C’est écrit petit, les lettres, quand ça contient des choses désagréables… Je trouvais le papier quelconque et l’impression dégueulasse, mais bon, c’était peut-être de la déformation professionnelle.

C’était la première fois que je voyais le papier à en-tête d’un commissaire-priseur. Pour moi, les commissaires-priseurs, c’était des gens bien habillés qui tapaient avec un marteau quand plus personne ne levait la main pour faire monter le prix d’un buffet Henri II ou d’un lit à baldaquin.

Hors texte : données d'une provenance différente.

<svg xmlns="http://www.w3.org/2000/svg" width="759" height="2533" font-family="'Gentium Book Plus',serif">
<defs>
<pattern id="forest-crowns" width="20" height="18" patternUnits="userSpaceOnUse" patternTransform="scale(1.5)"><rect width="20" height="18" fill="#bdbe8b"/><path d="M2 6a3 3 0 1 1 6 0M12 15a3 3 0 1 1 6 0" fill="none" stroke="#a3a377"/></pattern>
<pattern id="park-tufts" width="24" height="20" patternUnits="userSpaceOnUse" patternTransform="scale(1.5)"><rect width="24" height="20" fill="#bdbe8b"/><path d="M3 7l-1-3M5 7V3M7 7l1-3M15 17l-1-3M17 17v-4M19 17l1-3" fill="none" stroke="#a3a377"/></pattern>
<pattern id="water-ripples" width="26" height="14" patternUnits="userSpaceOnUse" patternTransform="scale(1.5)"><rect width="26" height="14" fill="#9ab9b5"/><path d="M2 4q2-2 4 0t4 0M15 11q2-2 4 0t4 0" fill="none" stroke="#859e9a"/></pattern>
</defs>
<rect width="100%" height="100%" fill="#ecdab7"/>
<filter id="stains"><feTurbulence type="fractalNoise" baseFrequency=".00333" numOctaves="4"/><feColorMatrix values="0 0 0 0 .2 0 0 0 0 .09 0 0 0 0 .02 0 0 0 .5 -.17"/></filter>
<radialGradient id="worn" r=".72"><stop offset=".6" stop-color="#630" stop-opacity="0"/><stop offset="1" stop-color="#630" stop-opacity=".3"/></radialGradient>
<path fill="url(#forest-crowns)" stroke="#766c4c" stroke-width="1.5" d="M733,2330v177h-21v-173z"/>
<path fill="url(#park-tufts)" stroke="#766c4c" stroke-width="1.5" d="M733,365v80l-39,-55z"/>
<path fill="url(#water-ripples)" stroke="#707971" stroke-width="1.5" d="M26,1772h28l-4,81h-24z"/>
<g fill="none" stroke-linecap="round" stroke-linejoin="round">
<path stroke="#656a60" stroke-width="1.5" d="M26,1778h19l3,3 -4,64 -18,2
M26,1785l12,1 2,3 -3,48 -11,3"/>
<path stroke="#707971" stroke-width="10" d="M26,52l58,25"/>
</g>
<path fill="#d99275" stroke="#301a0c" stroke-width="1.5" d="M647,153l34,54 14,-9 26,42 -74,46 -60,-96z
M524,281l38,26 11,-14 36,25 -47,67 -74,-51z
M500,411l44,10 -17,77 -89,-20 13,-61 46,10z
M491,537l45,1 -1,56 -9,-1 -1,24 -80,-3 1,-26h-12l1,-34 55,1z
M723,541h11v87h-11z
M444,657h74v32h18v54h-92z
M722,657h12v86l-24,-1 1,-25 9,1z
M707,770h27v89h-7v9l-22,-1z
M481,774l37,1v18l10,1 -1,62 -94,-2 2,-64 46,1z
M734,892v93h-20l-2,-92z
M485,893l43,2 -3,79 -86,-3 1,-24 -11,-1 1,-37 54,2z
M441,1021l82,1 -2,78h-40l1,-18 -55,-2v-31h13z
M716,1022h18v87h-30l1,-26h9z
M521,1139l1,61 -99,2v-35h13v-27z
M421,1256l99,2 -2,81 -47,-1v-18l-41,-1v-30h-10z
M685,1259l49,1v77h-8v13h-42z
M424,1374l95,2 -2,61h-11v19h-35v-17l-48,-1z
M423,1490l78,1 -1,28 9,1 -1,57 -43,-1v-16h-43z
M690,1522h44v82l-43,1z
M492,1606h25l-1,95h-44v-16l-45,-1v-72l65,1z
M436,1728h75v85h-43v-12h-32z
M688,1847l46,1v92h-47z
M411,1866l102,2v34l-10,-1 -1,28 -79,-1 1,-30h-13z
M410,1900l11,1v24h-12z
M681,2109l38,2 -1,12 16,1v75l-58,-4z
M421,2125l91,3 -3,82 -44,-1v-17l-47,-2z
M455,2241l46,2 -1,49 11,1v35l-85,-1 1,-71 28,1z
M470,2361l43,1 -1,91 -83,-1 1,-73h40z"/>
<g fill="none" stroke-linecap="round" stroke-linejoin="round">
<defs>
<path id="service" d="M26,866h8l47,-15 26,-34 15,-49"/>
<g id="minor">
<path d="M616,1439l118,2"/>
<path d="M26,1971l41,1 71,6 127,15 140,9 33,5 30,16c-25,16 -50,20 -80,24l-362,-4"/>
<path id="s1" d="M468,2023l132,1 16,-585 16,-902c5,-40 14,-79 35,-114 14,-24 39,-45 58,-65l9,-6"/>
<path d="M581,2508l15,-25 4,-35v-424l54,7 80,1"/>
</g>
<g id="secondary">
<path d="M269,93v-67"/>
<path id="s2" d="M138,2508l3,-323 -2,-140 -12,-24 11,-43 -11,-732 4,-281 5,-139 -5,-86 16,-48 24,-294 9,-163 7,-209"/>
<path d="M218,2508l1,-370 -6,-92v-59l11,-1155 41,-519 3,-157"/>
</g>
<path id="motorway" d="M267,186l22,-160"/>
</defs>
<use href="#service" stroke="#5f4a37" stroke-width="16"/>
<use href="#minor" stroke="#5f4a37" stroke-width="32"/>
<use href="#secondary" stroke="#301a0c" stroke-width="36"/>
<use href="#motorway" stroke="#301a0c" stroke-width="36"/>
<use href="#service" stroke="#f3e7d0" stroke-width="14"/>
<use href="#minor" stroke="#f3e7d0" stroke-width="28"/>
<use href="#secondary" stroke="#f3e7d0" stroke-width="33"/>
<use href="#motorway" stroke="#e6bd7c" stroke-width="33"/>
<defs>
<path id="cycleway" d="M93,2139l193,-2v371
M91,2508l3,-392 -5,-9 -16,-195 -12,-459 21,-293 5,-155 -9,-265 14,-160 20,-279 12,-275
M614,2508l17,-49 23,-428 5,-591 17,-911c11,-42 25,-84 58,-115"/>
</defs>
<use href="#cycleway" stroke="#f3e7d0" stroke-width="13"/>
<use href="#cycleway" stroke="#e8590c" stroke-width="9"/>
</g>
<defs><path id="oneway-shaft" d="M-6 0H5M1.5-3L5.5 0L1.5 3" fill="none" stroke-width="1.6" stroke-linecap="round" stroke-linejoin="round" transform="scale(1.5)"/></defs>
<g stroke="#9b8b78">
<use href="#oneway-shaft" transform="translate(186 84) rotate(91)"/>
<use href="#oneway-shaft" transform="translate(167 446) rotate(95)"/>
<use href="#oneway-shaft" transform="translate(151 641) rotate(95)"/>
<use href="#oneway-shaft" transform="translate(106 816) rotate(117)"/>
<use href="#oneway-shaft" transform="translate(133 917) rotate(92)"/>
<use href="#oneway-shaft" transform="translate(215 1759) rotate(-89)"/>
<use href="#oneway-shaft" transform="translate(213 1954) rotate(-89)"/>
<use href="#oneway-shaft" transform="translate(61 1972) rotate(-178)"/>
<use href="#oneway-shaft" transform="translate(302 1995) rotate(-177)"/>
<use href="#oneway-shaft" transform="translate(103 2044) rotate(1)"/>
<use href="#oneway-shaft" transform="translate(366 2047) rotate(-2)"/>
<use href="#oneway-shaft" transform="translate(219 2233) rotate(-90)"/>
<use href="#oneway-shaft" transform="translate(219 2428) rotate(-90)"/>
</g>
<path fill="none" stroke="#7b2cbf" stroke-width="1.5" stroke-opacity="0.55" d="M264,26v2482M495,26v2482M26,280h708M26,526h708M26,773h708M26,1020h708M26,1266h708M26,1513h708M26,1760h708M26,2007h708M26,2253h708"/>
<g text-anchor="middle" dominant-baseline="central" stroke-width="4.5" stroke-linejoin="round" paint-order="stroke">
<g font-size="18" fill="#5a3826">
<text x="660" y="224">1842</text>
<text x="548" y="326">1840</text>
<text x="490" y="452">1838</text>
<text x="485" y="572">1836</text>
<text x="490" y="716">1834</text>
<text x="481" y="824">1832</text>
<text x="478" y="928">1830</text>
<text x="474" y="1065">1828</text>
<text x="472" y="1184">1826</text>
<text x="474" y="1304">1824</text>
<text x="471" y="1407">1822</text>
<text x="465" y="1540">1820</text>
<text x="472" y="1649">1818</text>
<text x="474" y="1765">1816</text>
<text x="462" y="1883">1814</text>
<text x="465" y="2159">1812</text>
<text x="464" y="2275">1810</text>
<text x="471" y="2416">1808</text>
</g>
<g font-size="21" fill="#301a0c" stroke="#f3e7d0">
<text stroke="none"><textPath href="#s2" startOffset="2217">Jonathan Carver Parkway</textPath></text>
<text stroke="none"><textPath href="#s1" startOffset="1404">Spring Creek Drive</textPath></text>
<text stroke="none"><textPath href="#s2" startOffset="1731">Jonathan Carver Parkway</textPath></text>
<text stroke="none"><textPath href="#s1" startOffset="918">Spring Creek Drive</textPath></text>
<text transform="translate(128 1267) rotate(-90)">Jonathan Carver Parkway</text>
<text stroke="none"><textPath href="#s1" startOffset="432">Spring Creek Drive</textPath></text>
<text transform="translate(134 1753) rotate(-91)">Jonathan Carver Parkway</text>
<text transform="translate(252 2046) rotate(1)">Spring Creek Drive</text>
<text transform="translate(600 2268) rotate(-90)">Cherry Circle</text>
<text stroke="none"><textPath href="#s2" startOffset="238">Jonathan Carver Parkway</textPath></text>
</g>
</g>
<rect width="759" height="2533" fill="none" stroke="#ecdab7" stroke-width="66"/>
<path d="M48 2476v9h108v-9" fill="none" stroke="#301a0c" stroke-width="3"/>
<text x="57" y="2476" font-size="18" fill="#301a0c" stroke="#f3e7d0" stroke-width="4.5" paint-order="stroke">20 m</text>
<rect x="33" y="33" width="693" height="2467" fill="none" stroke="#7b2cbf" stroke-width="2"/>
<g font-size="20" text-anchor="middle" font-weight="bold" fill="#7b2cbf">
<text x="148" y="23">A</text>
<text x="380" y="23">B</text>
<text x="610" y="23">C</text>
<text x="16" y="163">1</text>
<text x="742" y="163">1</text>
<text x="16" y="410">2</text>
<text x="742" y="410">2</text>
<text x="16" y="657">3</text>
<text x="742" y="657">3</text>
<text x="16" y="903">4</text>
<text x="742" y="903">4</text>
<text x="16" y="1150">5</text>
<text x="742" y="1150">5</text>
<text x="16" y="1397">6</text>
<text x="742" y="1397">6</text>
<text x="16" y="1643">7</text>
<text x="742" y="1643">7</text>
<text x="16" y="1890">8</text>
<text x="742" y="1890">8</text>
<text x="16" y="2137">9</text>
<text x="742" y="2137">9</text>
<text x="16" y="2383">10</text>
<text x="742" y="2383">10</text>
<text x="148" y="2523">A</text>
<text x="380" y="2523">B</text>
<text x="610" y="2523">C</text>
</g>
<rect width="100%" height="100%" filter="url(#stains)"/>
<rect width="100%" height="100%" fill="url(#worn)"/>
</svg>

Ça se passait dans une salle, haute de plafond – ou basse de plancher – où des amateurs d’art se disputaient des raretés, pour les placer ensuite dans leur salon, ou dans les sous-sols d’une banque, en redoutant fébrilement le prochain cambriolage.

Là, rien de semblable. A part le marteau. Pas de suspense, pas de fièvre. Les déménageurs se sont mis à démanteler la boutique, posément, minutieusement, objet après objet, pièce par pièce. Tout y est passé. L’offset, la plieuse, le banc de montage, les ordinateurs, le massicot… et quand un objet résistait, les hommes en bleu sortaient leurs instruments de chirurgie. Ça pointait, ça s’insinuait, ça soulevait jusqu’à ce que la chose se désosse, se disloque et se rende. Aucun sourire vainqueur pourtant sur les lèvres des équarrisseurs. Non, pas même la vague satisfaction d’un travail rondement mené. Des yeux vides. De fonctionnaire.

C’est bizarre, un massicot quand c’est tout démonté. On dirait un énorme Meccano. Toutes ces lourdes pièces de métal étalées par terre, en ordre, ça m’a fait penser à ces gros squelettes de dinosaures qu’on voit au Jardin des Plantes. C’est instructif, une saisie ! On devrait y emmener les enfants. Ils verraient comment s’articulent les différents éléments d’une machine, ce qui permet le mouvement de la lame, les cellules photoélectriques. Ils verraient aussi comment en trois heures de temps on peut foutre en l’air dix années de travail. Ça aussi, en un sens, c’est instructif…

L’imprimeur, c’est mon meilleur ami. On en a des souvenirs dans cette boutique ! On évitait de faire tourner les machines après 20 heures, parce que la voisine du dessus se plaignait qu’elle n’entendait pas bien PPDA. Je me souviens, un jour de Fête de la musique – ou plutôt une nuit –, on avait profité du bruit, l’offset avait tourné jusqu’au petit matin. Les gens qui passaient en nous voyant trinquer nous commandaient des bières, et s’excusaient en s’apercevant que ce n’était pas un troquet. Nous, pas chiens, on leur servait du Sylvaner qu’un copain nous avait apporté, puis de l’eau quand il n’y a plus eu de vin.

Aujourd’hui, il fait noir. Le ciel est bas et puis de toute manière cela fait plusieurs lunes qu’ils ont coupé l’électricité. Ce qui manque le plus c’est l’odeur, cette odeur forte de papier, d’encre et d’alcool. Mon ami disait que ça lui piquait les yeux. Et le bruit ! Qu’est-ce qu’on a pu s’en plaindre de ce bruit ! Il était moins assourdissant que ce foutu silence, pourtant.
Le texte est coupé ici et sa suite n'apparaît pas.